If I read that right the tag says its pulling 19A at 115V so you are living on the edge for a 20A breaker.
The amperage will go down by 1/2 of that on 220, so you could run on 15A 220 setup.
Most motors are much happier at 220.


----------



## larry2c (Nov 15, 2019)

OK, I may have figured this thing out! I pulled the end cap off so I could have a look at the shaft size. To get a real measurement, I pulled the plastic fan off the shaft and the centrifugal switch just fell off! Apparently, the set screw that holds it on the shaft had fallen out at some point. I found some info on the Grizzly site that seems to match up to this motor and using that I reinstalled the centrifugal switch and put a screw in to hold it in place. It seemed to start up like it used to and after letting it run under no load for 5 minutes the motor was still cool. 

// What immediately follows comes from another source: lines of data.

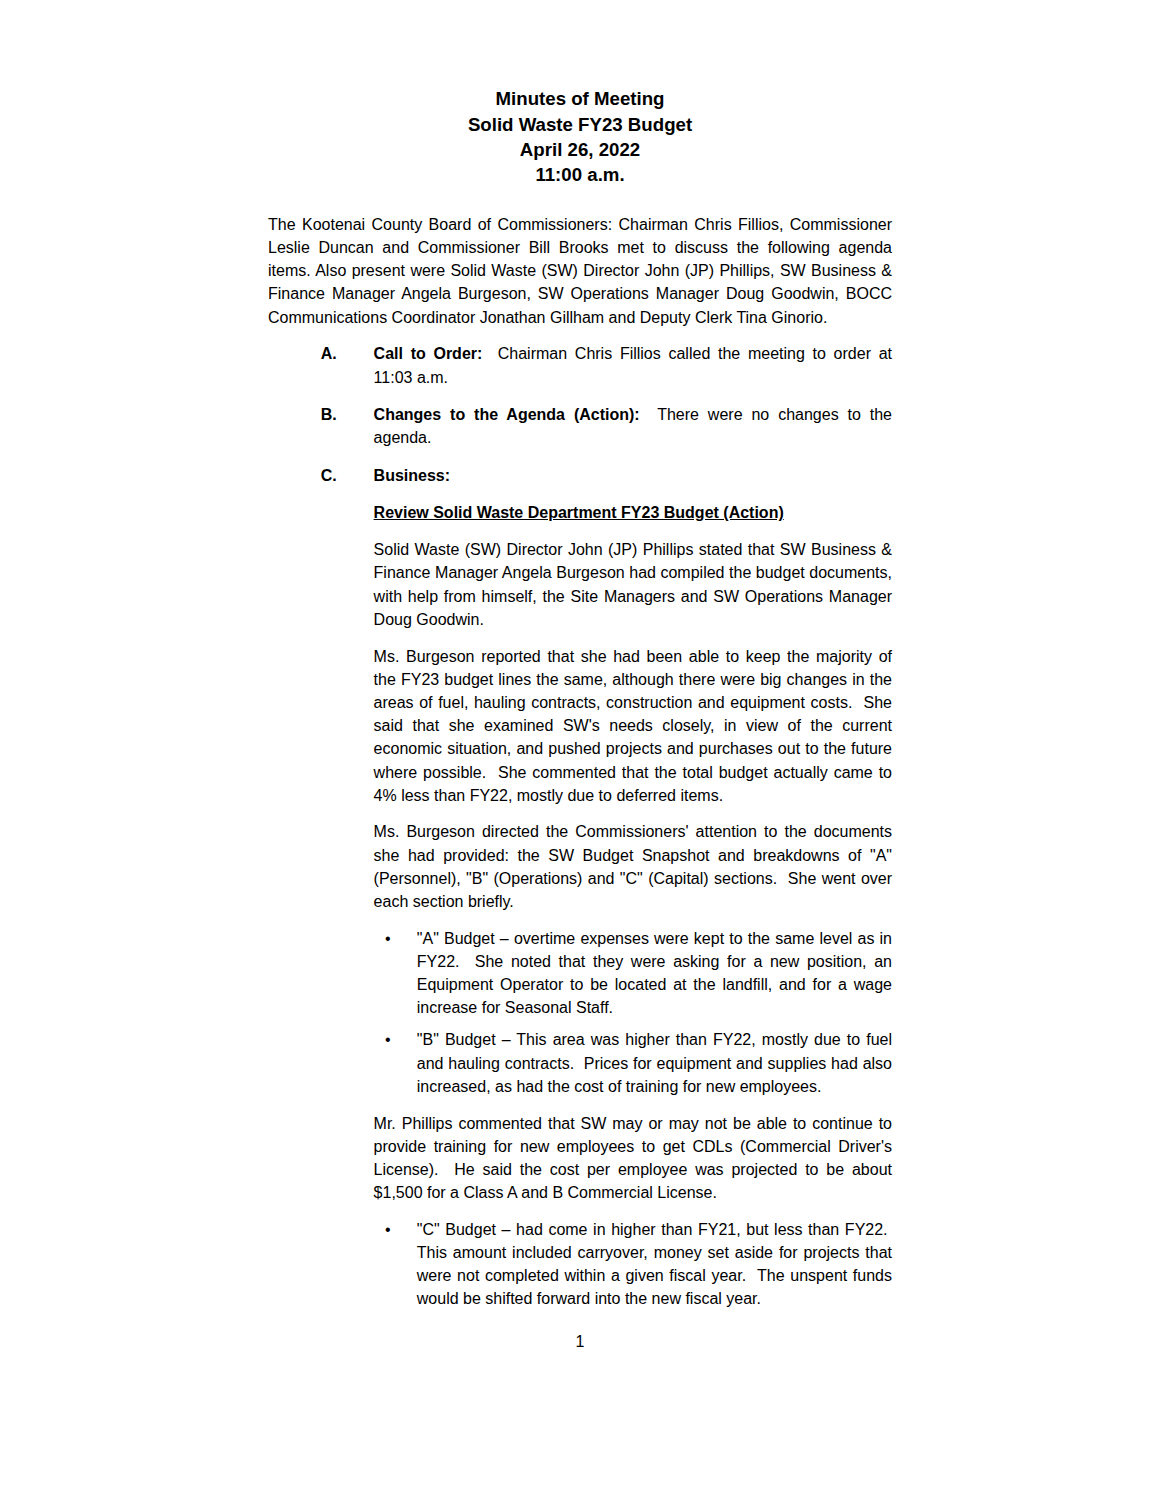Minutes of Meeting Solid Waste FY23 Budget April 26, 2022 11:00 a.m.
The Kootenai County Board of Commissioners: Chairman Chris Fillios, Commissioner Leslie Duncan and Commissioner Bill Brooks met to discuss the following agenda items. Also present were Solid Waste (SW) Director John (JP) Phillips, SW Business & Finance Manager Angela Burgeson, SW Operations Manager Doug Goodwin, BOCC Communications Coordinator Jonathan Gillham and Deputy Clerk Tina Ginorio.
A.
Call to Order: Chairman Chris Fillios called the meeting to order at 11:03 a.m.
B.
Changes to the Agenda (Action): There were no changes to the agenda.
C.
Business:
Review Solid Waste Department FY23 Budget (Action)
Solid Waste (SW) Director John (JP) Phillips stated that SW Business & Finance Manager Angela Burgeson had compiled the budget documents, with help from himself, the Site Managers and SW Operations Manager Doug Goodwin.
Ms. Burgeson reported that she had been able to keep the majority of the FY23 budget lines the same, although there were big changes in the areas of fuel, hauling contracts, construction and equipment costs. She said that she examined SW's needs closely, in view of the current economic situation, and pushed projects and purchases out to the future where possible. She commented that the total budget actually came to 4% less than FY22, mostly due to deferred items.
Ms. Burgeson directed the Commissioners' attention to the documents she had provided: the SW Budget Snapshot and breakdowns of "A" (Personnel), "B" (Operations) and "C" (Capital) sections. She went over each section briefly.
"A" Budget – overtime expenses were kept to the same level as in FY22. She noted that they were asking for a new position, an Equipment Operator to be located at the landfill, and for a wage increase for Seasonal Staff.
"B" Budget – This area was higher than FY22, mostly due to fuel and hauling contracts. Prices for equipment and supplies had also increased, as had the cost of training for new employees.
Mr. Phillips commented that SW may or may not be able to continue to provide training for new employees to get CDLs (Commercial Driver's License). He said the cost per employee was projected to be about $1,500 for a Class A and B Commercial License.
"C" Budget – had come in higher than FY21, but less than FY22. This amount included carryover, money set aside for projects that were not completed within a given fiscal year. The unspent funds would be shifted forward into the new fiscal year.
1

Next I will remove the switch, clean the points a bit, and then reassemble it all so I can do some load testing. Fingers crossed! I'll update once I have finished the test.


----------



## larry2c (Nov 15, 2019)

Well, my excitement was premature - after running it for 15 minutes or so the motor is getting hot and I can smell the "maybe" electrical smell again. Dang!

I called the local motor repair place and they said for motors that size it's cheaper to replace them than repair them - they get $115 and hour for the work. I may give Grizzly a call and see what they sell their motors for...


----------



## larry2c (Nov 15, 2019)

OK, I called Grizzly and talked to a tech support guy. He was helpful but there was a limit to what he could tell me. He can see the part number for the replacement motor on the G0731 machine (8X30) but he can only see the electrical specs. He has no visibility of the specs for the mounting hole pattern or shaft size & length.

By any chance, does anyone here have this Grizzly machine that could measure those things for me? I'm looking into a motor from Grainger but they don't really have any advice for me on which motor to get - and they run from the low 300's to the 700's in price. I want to get it right but I don't want to spend money I don't have to.

Thanks all!


----------



## machPete99 (Nov 15, 2019)

They don't tell you on the data plate so you will need to figure out for yourself if this corresponds to a standard frame size:




__





						Electrical Motors - Frame Dimensions
					

Electrical motors NEMA frame dimensions.




					www.engineeringtoolbox.com
				




If it mounts by the face plate it is called a "C Mount", and specified is differently:




__





						Hydra Mount
					





					www.hydramount.com
				




Once you have frame and shaft dimensions you can scour the internet, ebay, etc.


----------



## larry2c (Nov 15, 2019)

Looking at the Grainger online site, I find this one and it seems to be a proper match. The 145T frame size matches everything I can measure on my motor and the sealed top will keep belt dust & crud from falling down into the motor (there is a similar motor but it has vents on the top face...)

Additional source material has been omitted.